Start of Data for the task
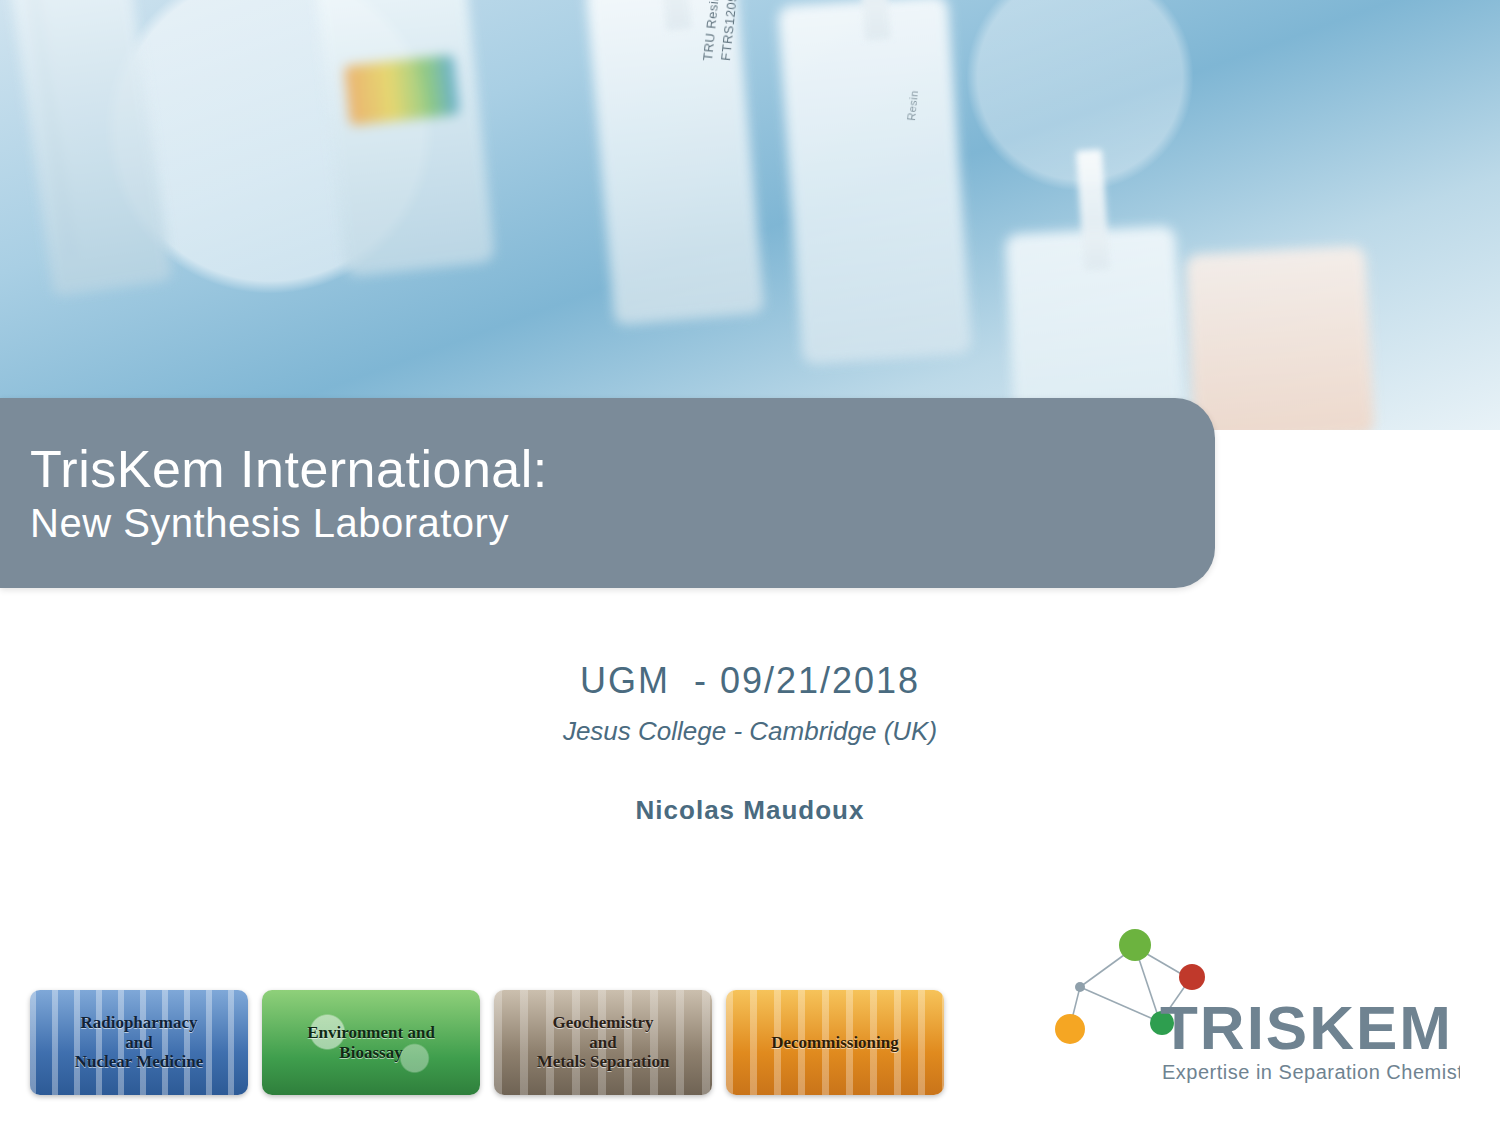TRU Resin FTRS120926 Resin
TrisKem International:
New Synthesis Laboratory
UGM - 09/21/2018
Jesus College - Cambridge (UK)
Nicolas Maudoux
Radiopharmacy
and
Nuclear Medicine
Environment and
Bioassay
Geochemistry
and
Metals Separation
Decommissioning
TRISKEM Expertise in Separation Chemistry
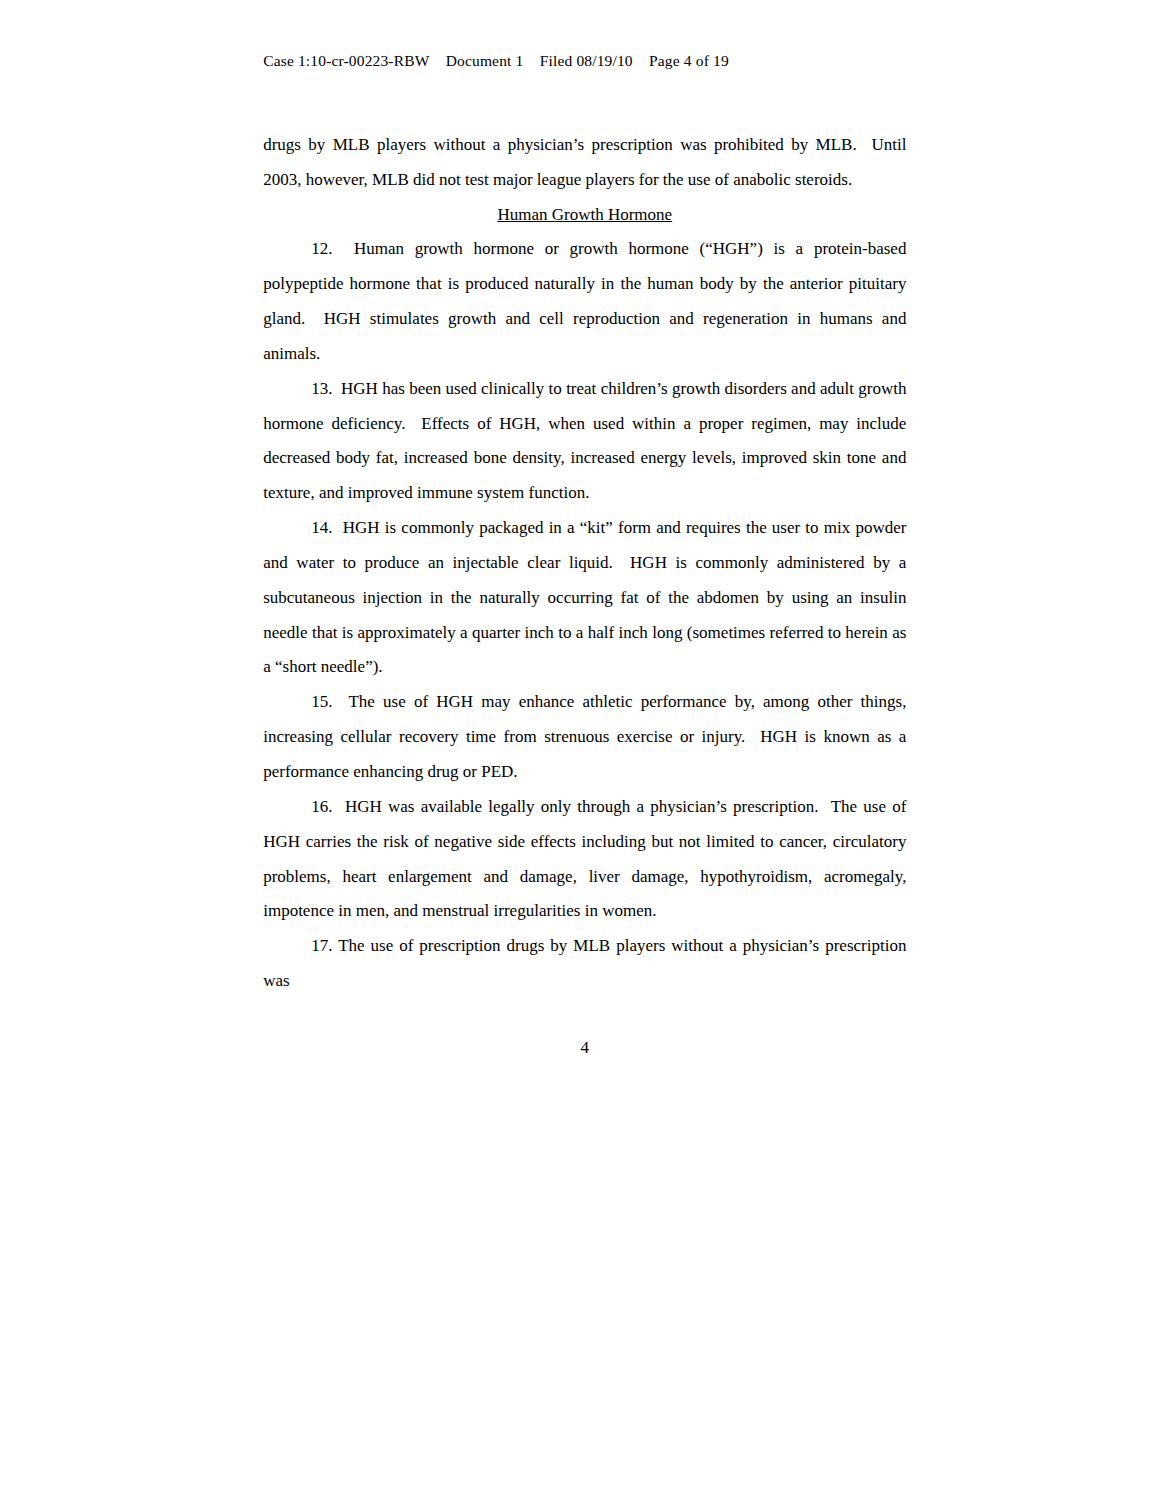Case 1:10-cr-00223-RBW Document 1 Filed 08/19/10 Page 4 of 19
drugs by MLB players without a physician’s prescription was prohibited by MLB. Until 2003, however, MLB did not test major league players for the use of anabolic steroids.
Human Growth Hormone
12. Human growth hormone or growth hormone (“HGH”) is a protein-based polypeptide hormone that is produced naturally in the human body by the anterior pituitary gland. HGH stimulates growth and cell reproduction and regeneration in humans and animals.
13. HGH has been used clinically to treat children’s growth disorders and adult growth hormone deficiency. Effects of HGH, when used within a proper regimen, may include decreased body fat, increased bone density, increased energy levels, improved skin tone and texture, and improved immune system function.
14. HGH is commonly packaged in a “kit” form and requires the user to mix powder and water to produce an injectable clear liquid. HGH is commonly administered by a subcutaneous injection in the naturally occurring fat of the abdomen by using an insulin needle that is approximately a quarter inch to a half inch long (sometimes referred to herein as a “short needle”).
15. The use of HGH may enhance athletic performance by, among other things, increasing cellular recovery time from strenuous exercise or injury. HGH is known as a performance enhancing drug or PED.
16. HGH was available legally only through a physician’s prescription. The use of HGH carries the risk of negative side effects including but not limited to cancer, circulatory problems, heart enlargement and damage, liver damage, hypothyroidism, acromegaly, impotence in men, and menstrual irregularities in women.
17. The use of prescription drugs by MLB players without a physician’s prescription was
4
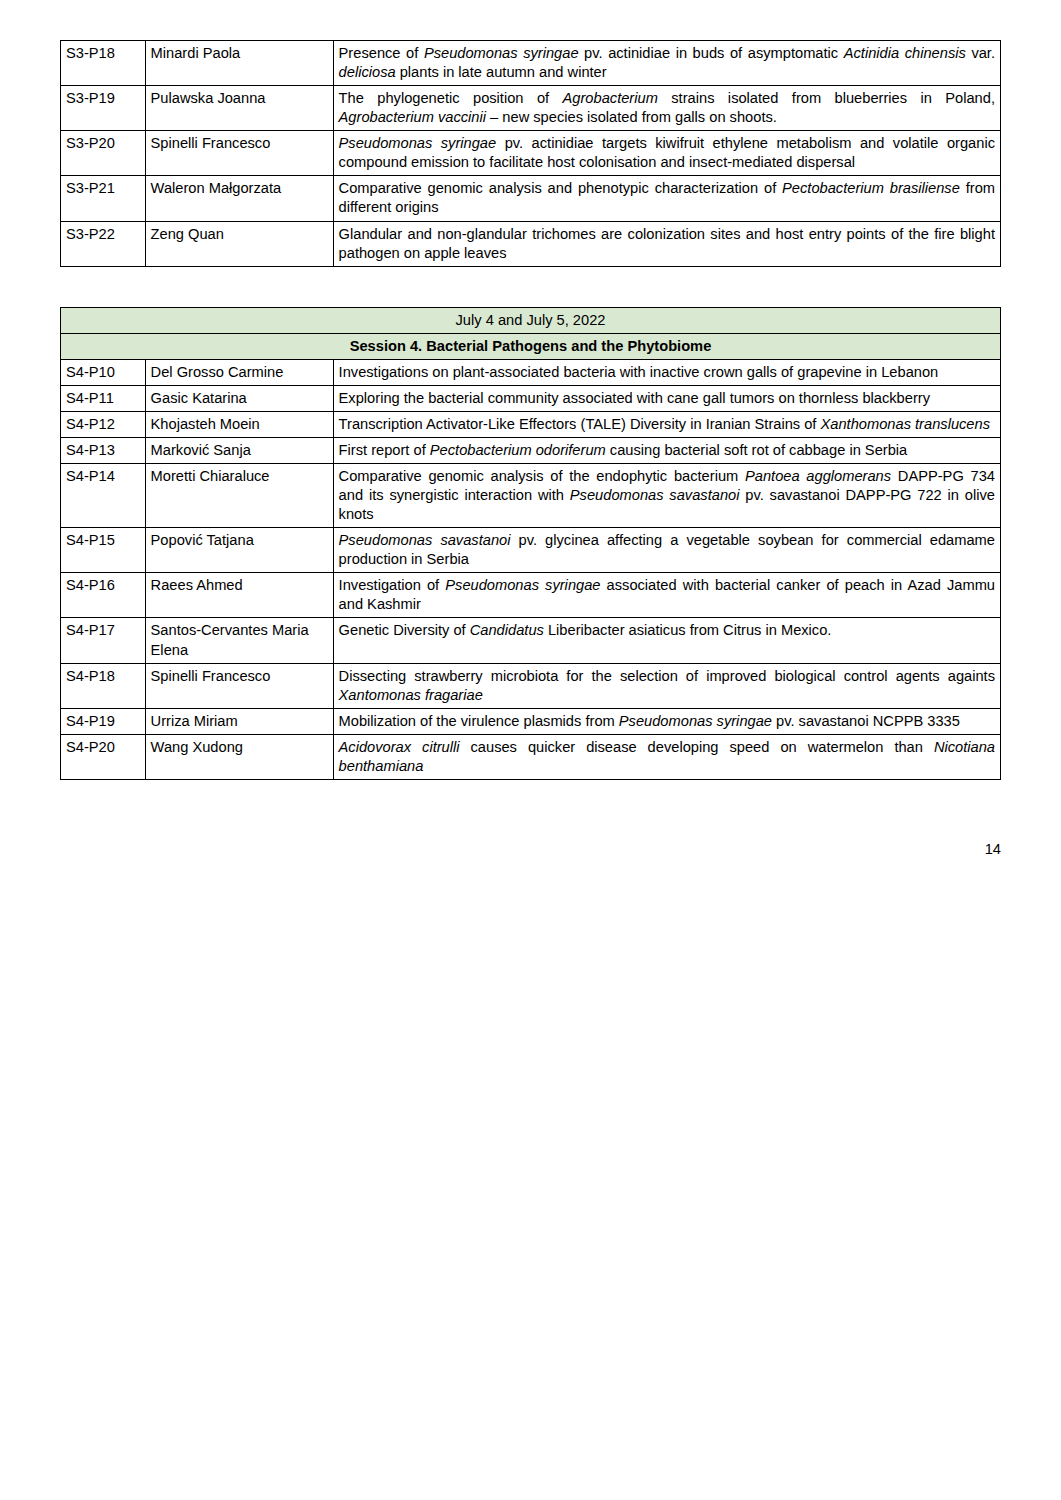| S3-P18 | Minardi Paola | Presence of Pseudomonas syringae pv. actinidiae in buds of asymptomatic Actinidia chinensis var. deliciosa plants in late autumn and winter |
| S3-P19 | Pulawska Joanna | The phylogenetic position of Agrobacterium strains isolated from blueberries in Poland, Agrobacterium vaccinii – new species isolated from galls on shoots. |
| S3-P20 | Spinelli Francesco | Pseudomonas syringae pv. actinidiae targets kiwifruit ethylene metabolism and volatile organic compound emission to facilitate host colonisation and insect-mediated dispersal |
| S3-P21 | Waleron Małgorzata | Comparative genomic analysis and phenotypic characterization of Pectobacterium brasiliense from different origins |
| S3-P22 | Zeng Quan | Glandular and non-glandular trichomes are colonization sites and host entry points of the fire blight pathogen on apple leaves |
| July 4 and July 5, 2022 |
| Session 4. Bacterial Pathogens and the Phytobiome |
| S4-P10 | Del Grosso Carmine | Investigations on plant-associated bacteria with inactive crown galls of grapevine in Lebanon |
| S4-P11 | Gasic Katarina | Exploring the bacterial community associated with cane gall tumors on thornless blackberry |
| S4-P12 | Khojasteh Moein | Transcription Activator-Like Effectors (TALE) Diversity in Iranian Strains of Xanthomonas translucens |
| S4-P13 | Marković Sanja | First report of Pectobacterium odoriferum causing bacterial soft rot of cabbage in Serbia |
| S4-P14 | Moretti Chiaraluce | Comparative genomic analysis of the endophytic bacterium Pantoea agglomerans DAPP-PG 734 and its synergistic interaction with Pseudomonas savastanoi pv. savastanoi DAPP-PG 722 in olive knots |
| S4-P15 | Popović Tatjana | Pseudomonas savastanoi pv. glycinea affecting a vegetable soybean for commercial edamame production in Serbia |
| S4-P16 | Raees Ahmed | Investigation of Pseudomonas syringae associated with bacterial canker of peach in Azad Jammu and Kashmir |
| S4-P17 | Santos-Cervantes Maria Elena | Genetic Diversity of Candidatus Liberibacter asiaticus from Citrus in Mexico. |
| S4-P18 | Spinelli Francesco | Dissecting strawberry microbiota for the selection of improved biological control agents againts Xantomonas fragariae |
| S4-P19 | Urriza Miriam | Mobilization of the virulence plasmids from Pseudomonas syringae pv. savastanoi NCPPB 3335 |
| S4-P20 | Wang Xudong | Acidovorax citrulli causes quicker disease developing speed on watermelon than Nicotiana benthamiana |
14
End of Data for the task
▶ Your objective: Take only the lines above from the one that has "Geochemistry" through the one that has "Case 1:10-cr-00223-RBW Document" and reproduce them exactly, omitting any pictures.

▶ The answer:
Geochemistry
and
Metals Separation
Decommissioning
TRISKEM Expertise in Separation Chemistry
Case 1:10-cr-00223-RBW Document 1 Filed 08/19/10 Page 4 of 19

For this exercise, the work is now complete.